Hurt. The first consideration is the ability to breathe and control pain. This criterion assesses whether the cat can manage pain successfully and whether it faces breathing difficulty.
Hunger. Kitties generally hide their weight loss behind the coat so it is important to monitor the weight of your sick or elderly pet on a regular basis. Based on this rating, your pet can be prescribed appetite stimulants and introduced to alternative feeding methods.
Hydration. This factor ensures the cat receives adequate fluid levels every day. If it is found to be dehydrated, it can be given supplementation and care to improve its quality of life.
Hygiene. The most important consideration for a healthy kitty, hygiene forms an integral part of the quality of life assessment.
Happiness. This evaluation helps you find out the mental health of your aged or sick cat and better guide your end-of-life decisions. For a lower score, there are several methods recommended to encourage and stimulate the pooch.

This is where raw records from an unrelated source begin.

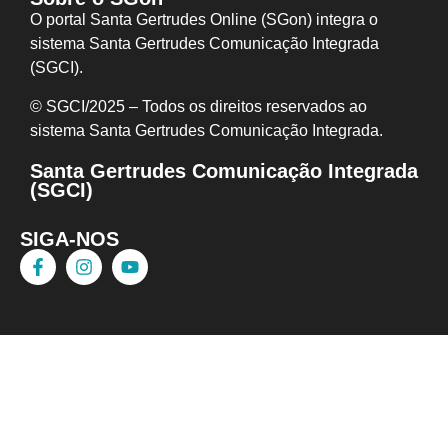
O portal Santa Gertrudes Online (SGon) integra o
sistema Santa Gertrudes Comunicação Integrada
(SGCI).
© SGCI/2025 – Todos os direitos reservados ao
sistema Santa Gertrudes Comunicação I
ntegrada.
Santa Gertrudes Comunicação Integrada
(SGCI)
SIGA-NOS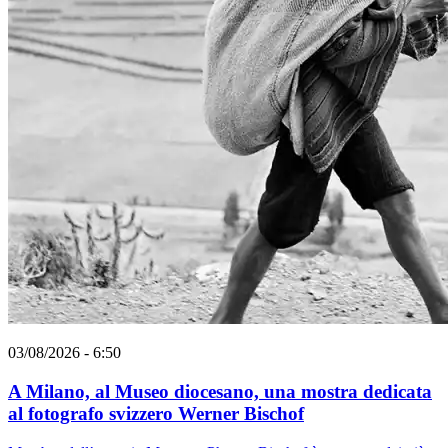
03/08/2026 - 6:50
A Milano, al Museo diocesano, una mostra dedicata
al fotografo svizzero Werner Bischof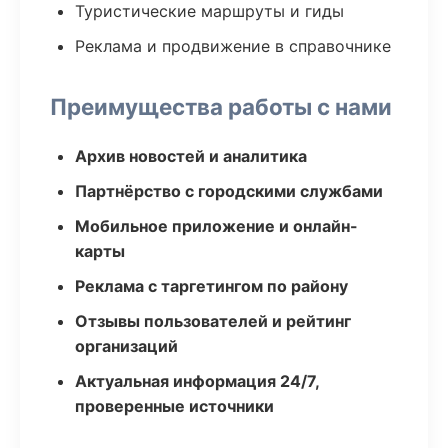
Туристические маршруты и гиды
Реклама и продвижение в справочнике
Преимущества работы с нами
Архив новостей и аналитика
Партнёрство с городскими службами
Мобильное приложение и онлайн-
карты
Реклама с таргетингом по району
Отзывы пользователей и рейтинг
организаций
Актуальная информация 24/7,
проверенные источники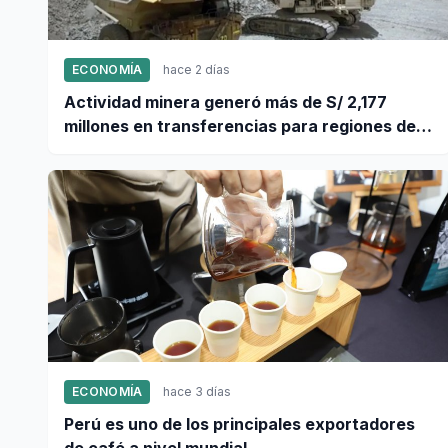
ECONOMÍA
hace 2 días
Actividad minera generó más de S/ 2,177
millones en transferencias para regiones del
sur
ECONOMÍA
hace 3 días
Perú es uno de los principales exportadores
de café a nivel mundial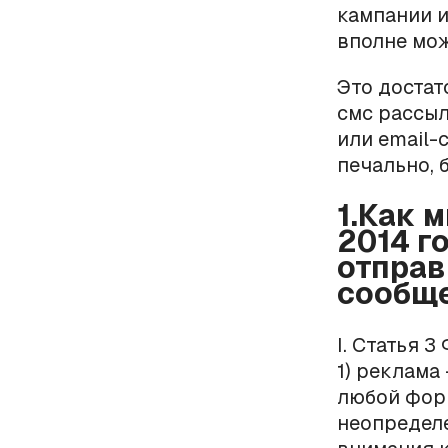
кампании и
вполне мож
Это доста
смс рассыл
или email-
печально, 
1.Как 
2014 г
отправ
сообще
I. Статья 3
1) реклама
любой форм
неопределе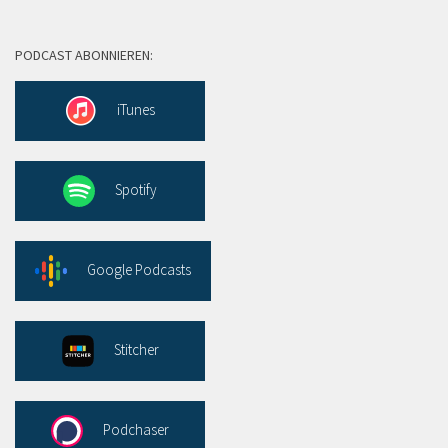
PODCAST ABONNIEREN:
iTunes
Spotify
Google Podcasts
Stitcher
Podchaser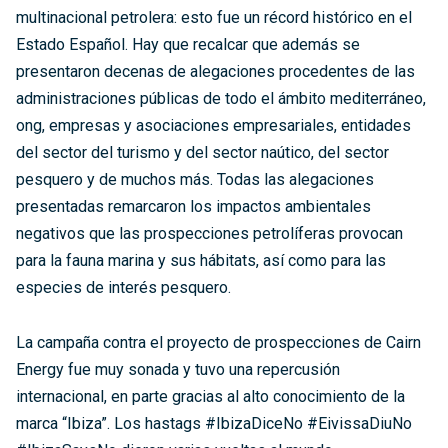
multinacional petrolera: esto fue un récord histórico en el
Estado Español. Hay que recalcar que además se
presentaron decenas de alegaciones procedentes de las
administraciones públicas de todo el ámbito mediterráneo,
ong, empresas y asociaciones empresariales, entidades
del sector del turismo y del sector naútico, del sector
pesquero y de muchos más. Todas las alegaciones
presentadas remarcaron los impactos ambientales
negativos que las prospecciones petrolíferas provocan
para la fauna marina y sus hábitats, así como para las
especies de interés pesquero.
La campaña contra el proyecto de prospecciones de Cairn
Energy fue muy sonada y tuvo una repercusión
internacional, en parte gracias al alto conocimiento de la
marca “Ibiza”. Los hastags #IbizaDiceNo #EivissaDiuNo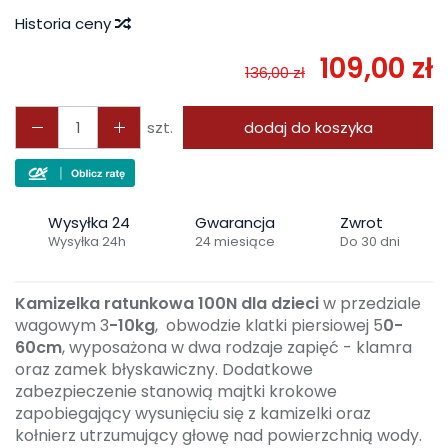
Historia ceny
109,00 zł
136,00 zł
szt.
dodaj do koszyka
Wysyłka 24
Gwarancja
Zwrot
Wysyłka 24h
24 miesiące
Do 30 dni
Kamizelka ratunkowa 100N dla dzieci
w przedziale
wagowym 3
-10kg
, obwodzie klatki piersiowej 5
0-
60cm
, wyposażona w dwa rodzaje zapięć - klamra
oraz zamek błyskawiczny. Dodatkowe
zabezpieczenie stanowią majtki krokowe
zapobiegający wysunięciu się z kamizelki oraz
kołnierz utrzumujący głowę nad powierzchnią wody.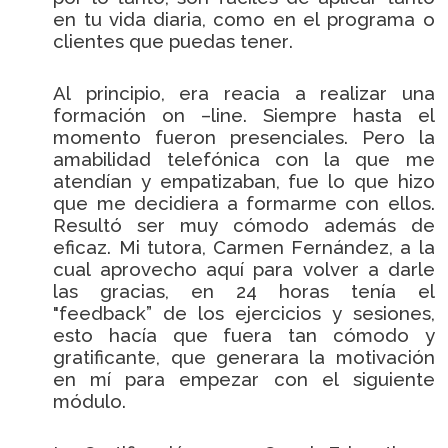
en tu vida diaria, como en el programa o
clientes que puedas tener.
Al principio, era reacia a realizar una
formación on –line. Siempre hasta el
momento fueron presenciales. Pero la
amabilidad telefónica con la que me
atendían y empatizaban, fue lo que hizo
que me decidiera a formarme con ellos.
Resultó ser muy cómodo además de
eficaz. Mi tutora, Carmen Fernández, a la
cual aprovecho aquí para volver a darle
las gracias, en 24 horas tenía el
"feedback” de los ejercicios y sesiones,
esto hacía que fuera tan cómodo y
gratificante, que generara la motivación
en mí para empezar con el siguiente
módulo.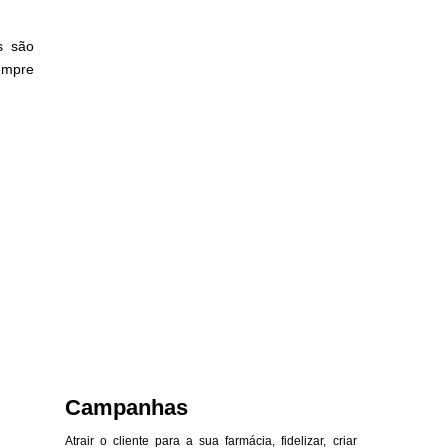
s são
empre
Campanhas
Atrair o cliente para a sua farmácia, fidelizar, criar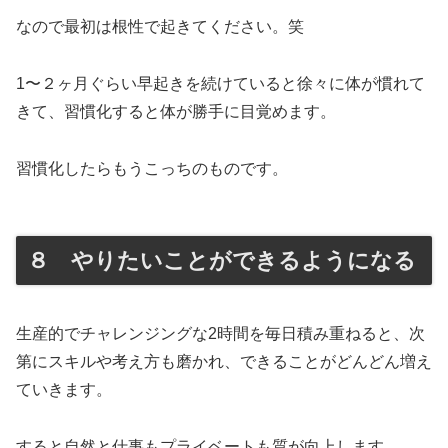
なので最初は根性で起きてください。笑
1〜２ヶ月ぐらい早起きを続けていると徐々に体が慣れて
きて、習慣化すると体が勝手に目覚めます。
習慣化したらもうこっちのものです。
８ やりたいことができるようになる
生産的でチャレンジングな2時間を毎日積み重ねると、次
第にスキルや考え方も磨かれ、できることがどんどん増え
ていきます。
すると自然と仕事もプライベートも質が向上します。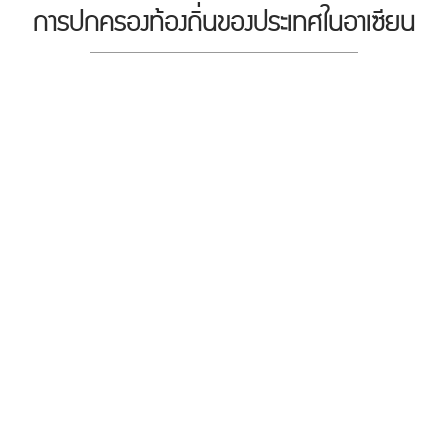
การปกครองท้องถิ่นของประเทศในอาเซียน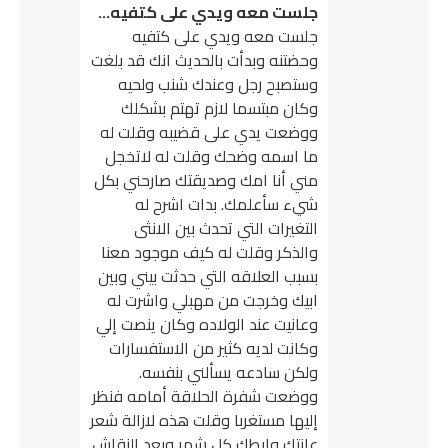
جلست معه ويدي على كتفيه…
جلست معه ويدي على كتفيه
وحضتنه وبدأت بالحديث انك قد بلغت
وستصبح رجل وعندك شنب ولحيه
وكان مبتسما لازم تهتم بشكلك
ووضعت يدي على قضيبه وقلت له
ما اسمه وضحك وقلت له لاتخجل
مني أنا امك وصديقتك صارحني بكل
شيء سأعلمك. بدات اشرح له
التغيرات التي تحدث بين الانثى
والذكر وقلت له كيف موجود معنا
بسبب العلاقه التي حدثت بيني وبين
ابيك وخرجت من مهبلي واشرت له
وعانيت عند الولاده وكان ينصت إلي
وكانت لديه كثير من الاستفسارات
ولكن سادعه يسألني بنفسه.
ووضعت شفرة الحلاقة أمامه فنظر
إليها مستغربا وقلت هذه لازالة شعر
عانتك وابطك كل شهر وبعد النقاش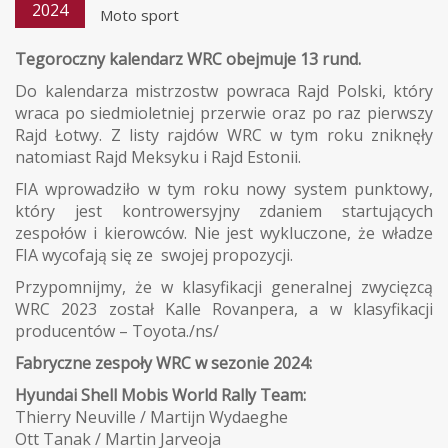
2024
Moto sport
Tegoroczny kalendarz WRC obejmuje 13 rund.
Do kalendarza mistrzostw powraca Rajd Polski, który
wraca po siedmioletniej przerwie oraz po raz pierwszy
Rajd Łotwy. Z listy rajdów WRC w tym roku zniknęły
natomiast Rajd Meksyku i Rajd Estonii.
FIA wprowadziło w tym roku nowy system punktowy,
który jest kontrowersyjny zdaniem startujących
zespołów i kierowców. Nie jest wykluczone, że władze
FIA wycofają się ze swojej propozycji.
Przypomnijmy, że w klasyfikacji generalnej zwycięzcą
WRC 2023 został Kalle Rovanpera, a w klasyfikacji
producentów – Toyota./ns/
Fabryczne zespoły WRC w sezonie 2024:
Hyundai Shell Mobis World Rally Team:
Thierry Neuville / Martijn Wydaeghe
Ott Tanak / Martin Jarveoja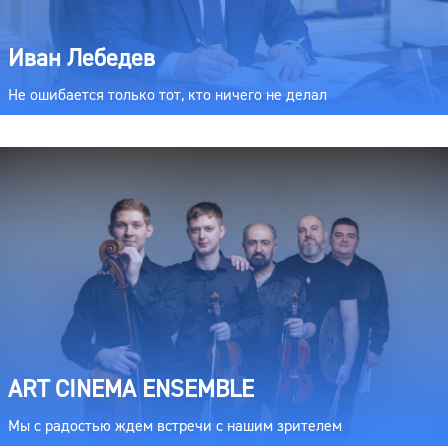
Иван Лебедев
Не ошибается только тот, кто ничего не делал
ART CINEMA ENSEMBLE
Мы с радостью ждем встречи с нашим зрителем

Mobility. This is a highly relative metric and helps you introduce aids into the cat’s life. Mobility issues can arise regardless of the pet’s condition and can be solved with the help of the vet.
More good days than bad. Identifying bad days with occurrences of diarrhea, vomiting, nausea, seizures or collapse helps understand much about the cat’s quality of life. If there are many bad days together, it is easy to conclude that the quality is poor.
A Complete Guide to End of Life Decisions for Cats
A two-way exchange is highly important for a healthy bond with the pet. When the exchange breaks, it is time to take the end of life decisions for your friend. Planning for these days is quite essential and the quality of life scale helps perfectly. Assessing the parameters in the HHHHHMM scale on a daily basis helps evaluate how well the cat’s needs are being fulfilled and how you can maintain a satisfactory daily life experience for the feline.
As you rate the factors on a regular basis and evaluate the assessment, a total score of 35 or more out of 70 is desirable. Any number between 35 and 70 represents a good quality of life and suggests continuing the care until the cat meets a peaceful death. A lower score indicates poor quality of life and the cat can be put down. The assessment helps clarify the euthanasia decision for the family, relieving them of the anxiety and regret about the end of life decisions of their beloved pet.